:: LISTED ENTRIES ::

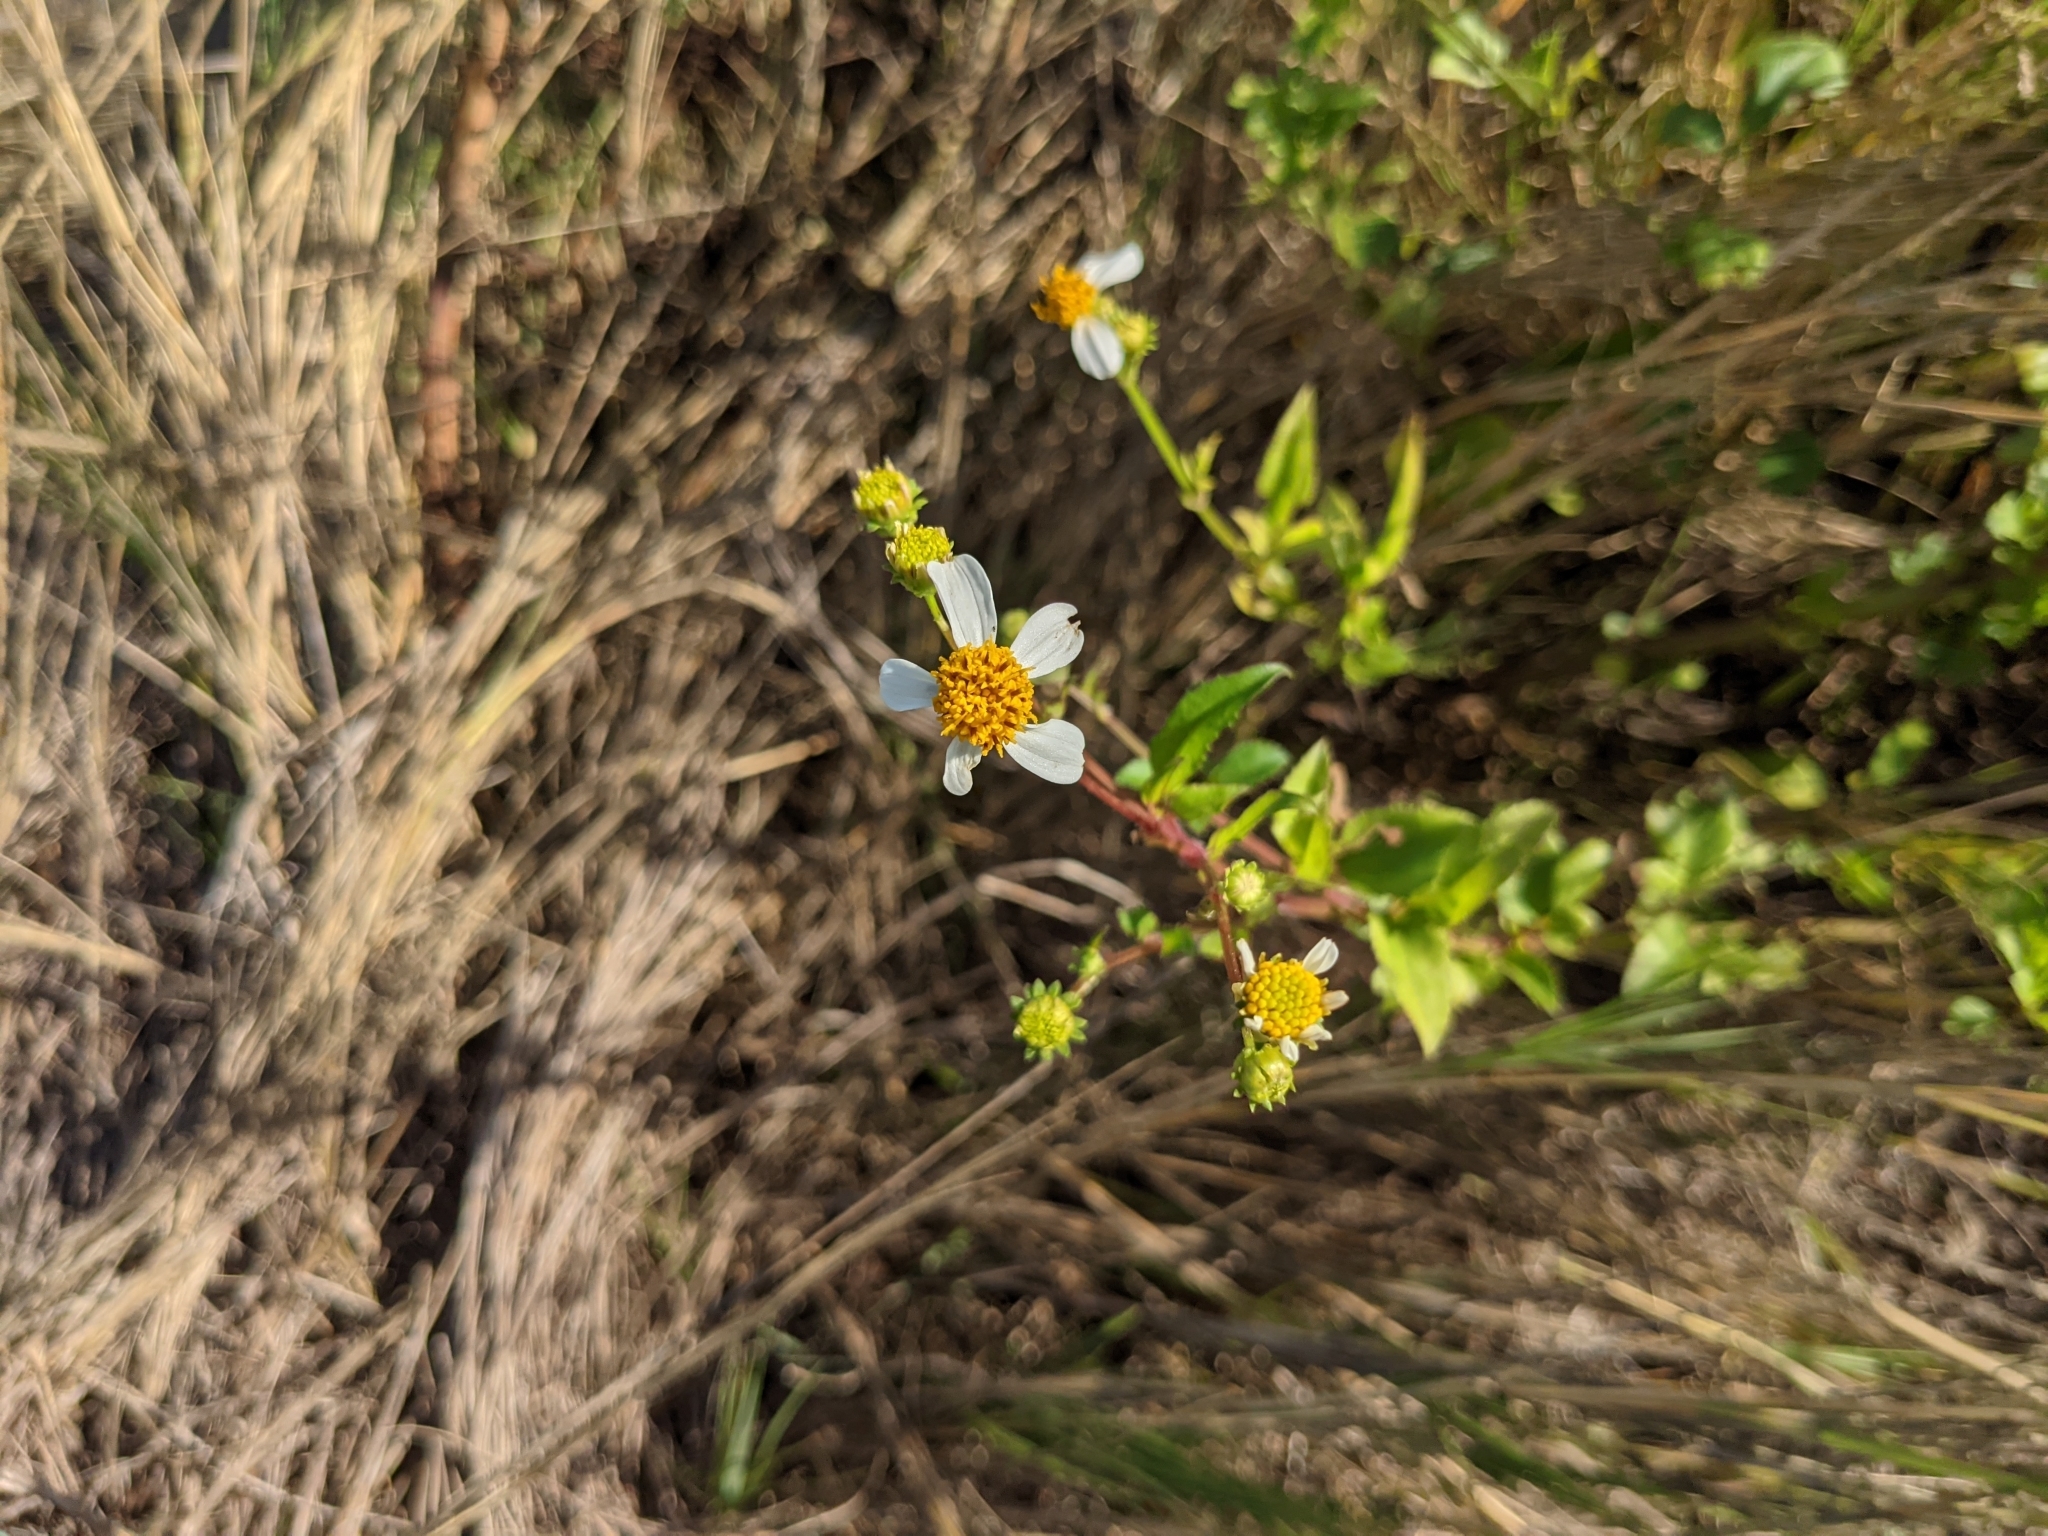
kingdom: Plantae
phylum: Tracheophyta
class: Magnoliopsida
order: Asterales
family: Asteraceae
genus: Bidens
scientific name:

:::

• [TASK STATEMENT] Copy out every line of text in each of the records above word for word, leaving the pictures out.

• [EXERCISE RESPONSE]
kingdom: Plantae
phylum: Tracheophyta
class: Magnoliopsida
order: Asterales
family: Asteraceae
genus: Bidens
scientific name:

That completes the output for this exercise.